Video, audio missing from arrest of Dearborn mayor’s son

Times-Herald Newspapers

DEARBORN — The April 6 arrest of Mayor John O’Reilly Jr.’s son Devon O’Reilly for drunken driving is under investigation for alleged special treatment.

Mayor O’Reilly said that Channel 7 WXYZ was the only group to make the special treatment accusation.

“There is no merit or evidence to support the accusation,” he said. “I did whatever I could to not be involved in the investigation.”

He also said he did not return phone calls from the police and fire chiefs he received the night of the incident.

“I take my responsibility very seriously,” John O’Reilly Jr. said. “As father, this is scary. This event could have been different and could have led to more dangerous consequences. It is his opportunity to get straight about alcohol.”

“There was no special treatment given to Devon,” Police Chief Ronald Haddad said. “That is preposterous.”

Police responded to the area of Michigan Avenue and Telegraph Road near Citizens Bank, 23801 Michigan Ave., on a report of a vehicle hitting another car from behind.

The 30-year-old O’Reilly was driving a Ford Fusion east on Michigan Avenue when he hit a Mercedes in the far left lane.

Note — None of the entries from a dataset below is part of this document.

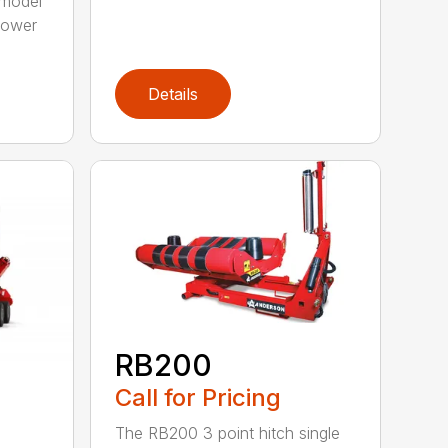
model
 power
Details
RB200
Call for Pricing
The RB200 3 point hitch single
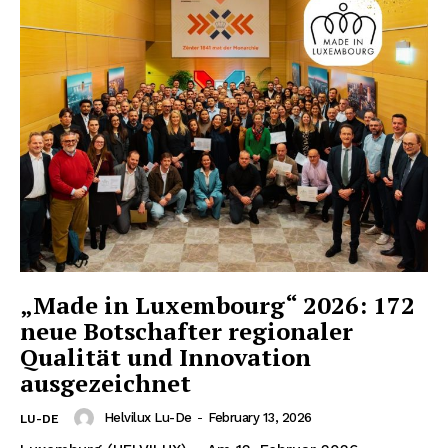
„Made in Luxembourg“ 2026: 172
neue Botschafter regionaler
Qualität und Innovation
ausgezeichnet
Helvilux Lu-De
-
February 13, 2026
LU-DE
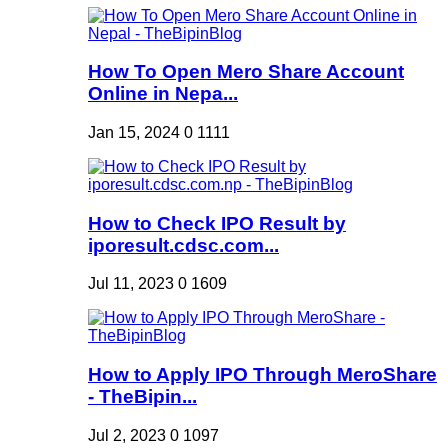
How To Open Mero Share Account
Online in Nepa...
Jan 15, 2024
0
1111
How to Check IPO Result by
iporesult.cdsc.com...
Jul 11, 2023
0
1609
How to Apply IPO Through MeroShare
- TheBipin...
Jul 2, 2023
0
1097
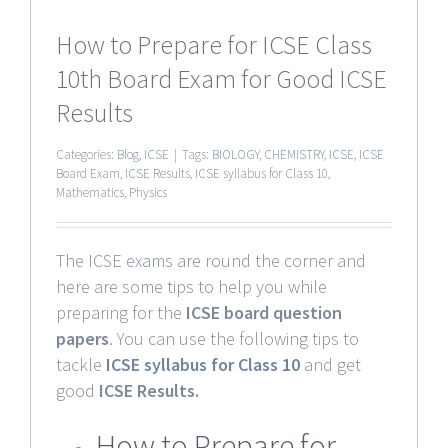
How to Prepare for ICSE Class
10th Board Exam for Good ICSE
Results
Categories:
Blog
,
ICSE
|
Tags:
BIOLOGY
,
CHEMISTRY
,
ICSE
,
ICSE
Board Exam
,
ICSE Results
,
ICSE syllabus for Class 10
,
Mathematics
,
Physics
The ICSE exams are round the corner and
here are some tips to help you while
preparing for the
ICSE board question
papers
. You can use the following tips to
tackle
ICSE syllabus for Class 10
and get
good
ICSE Results.
How to Prepare for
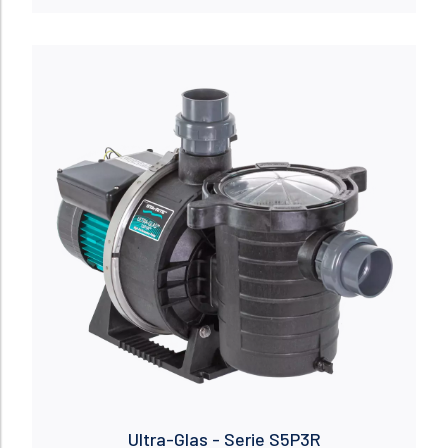
Read more
Ultra-Glas - Serie S5P3R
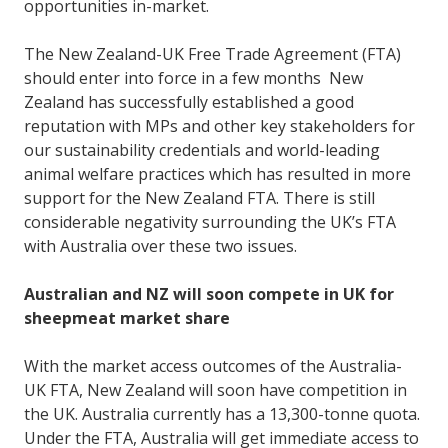
opportunities in-market.
The New Zealand-UK Free Trade Agreement (FTA)
should enter into force in a few months New
Zealand has successfully established a good
reputation with MPs and other key stakeholders for
our sustainability credentials and world-leading
animal welfare practices which has resulted in more
support for the New Zealand FTA. There is still
considerable negativity surrounding the UK’s FTA
with Australia over these two issues.
Australian and NZ will soon compete in UK for
sheepmeat market share
With the market access outcomes of the Australia-
UK FTA, New Zealand will soon have competition in
the UK. Australia currently has a 13,300-tonne quota.
Under the FTA, Australia will get immediate access to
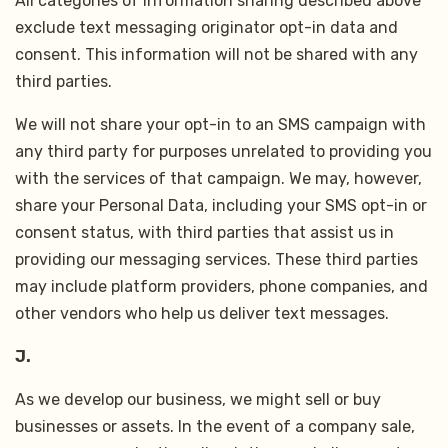
All categories of information sharing described above
exclude text messaging originator opt-in data and
consent. This information will not be shared with any
third parties.
We will not share your opt-in to an SMS campaign with
any third party for purposes unrelated to providing you
with the services of that campaign. We may, however,
share your Personal Data, including your SMS opt-in or
consent status, with third parties that assist us in
providing our messaging services. These third parties
may include platform providers, phone companies, and
other vendors who help us deliver text messages.
J.
As we develop our business, we might sell or buy
businesses or assets. In the event of a company sale,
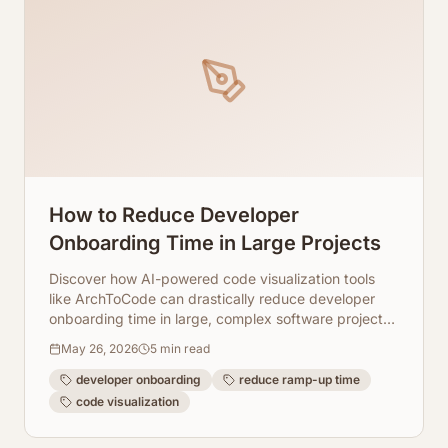
How to Reduce Developer
Onboarding Time in Large Projects
Discover how AI-powered code visualization tools
like ArchToCode can drastically reduce developer
onboarding time in large, complex software projects,
fostering quicker productivity.
May 26, 2026
5
min read
developer onboarding
reduce ramp-up time
code visualization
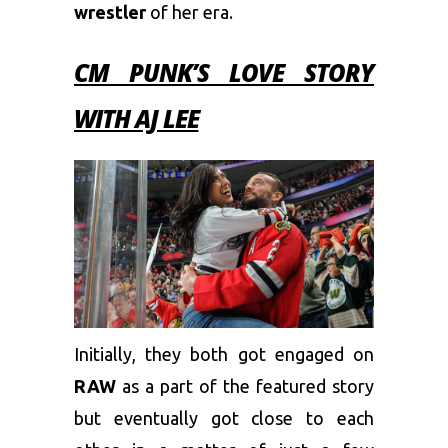
wrestler
of her era.
CM PUNK’S LOVE STORY
WITH AJ LEE
Initially, they both got engaged on
RAW
as a part of the featured story
but eventually got close to each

He then lost control of the vehicle, lost a tire when hitting a curb and then traveled with three wheels onto the bank’s lawn and struck a second vehicle.

Once police arrived on the scene, they learned that the driver was the mayor’s son. “Your dad’s the mayor, huh?” an officer can be heard saying and being picked up on body microphones.

Devon O’Reilly admitted to being intoxicated when asked by officers if he had anything to drink. Reports said he had glassy, bloodshot red eyes and a blood-alcohol level of .224 percent at the time of the incident, almost three times the state legal limit of 0.08 for drunken driving.

Dash camera video obtained by Channel 7 WXYZ shows the front-end damage to the Ford Fusion, but did not capture O’Reilly being removed from his vehicle or performing field sobriety tests.

Instead, sobriety tests were completed inside the responding ambulance behind closed doors, away from the camera.

Field sobriety tests are usually conducted in front of an officer’s vehicle to be recorded on the dash camera.

Officers did not follow this procedure when arresting Devon O’Reilly, because in Michigan there currently is no requirement stating arrests need to be shown on camera, and it was an accident scene not traffic stop.

“When we respond to the scene of an accident we check for injuries and then talk to witnesses and those involved,” Haddad said. “It’s not typical to stop at a scene of an accident to position vehicles in an advantageous way compared to a normal traffic stop.”

Dash audio is also missing during this time and resumes when Devon O’Reilly is being read his rights and transported to a local hospital.

Police wrote Devon O’Reilly a ticket for impaired driving and took his driver’s license, but didn’t arrest or book him for the incident, even after the hospital visit.

John O’Reilly picked up his son from the hospital after he was treated that same night.

On June 20, 19th District Court Judge Mark Somers placed Devon O’Reilly on 12-month probation in which he is required to submit to random alcohol and drug screenings and complete work with the court’s community work program.

Records from Secretary of State show that restrictions have been placed on Devon O’Reilly’s driver’s license only allowing travel to and from work, treatment meetings, medical conditions, school or probation appointments. From July 14 to Oct. 11 he must abide to these restrictions and carry proof to travel to all of his destinations.

An independent review of the incident is planned by the mayor to analyze the police system for any possible issues with drunken driving incidents.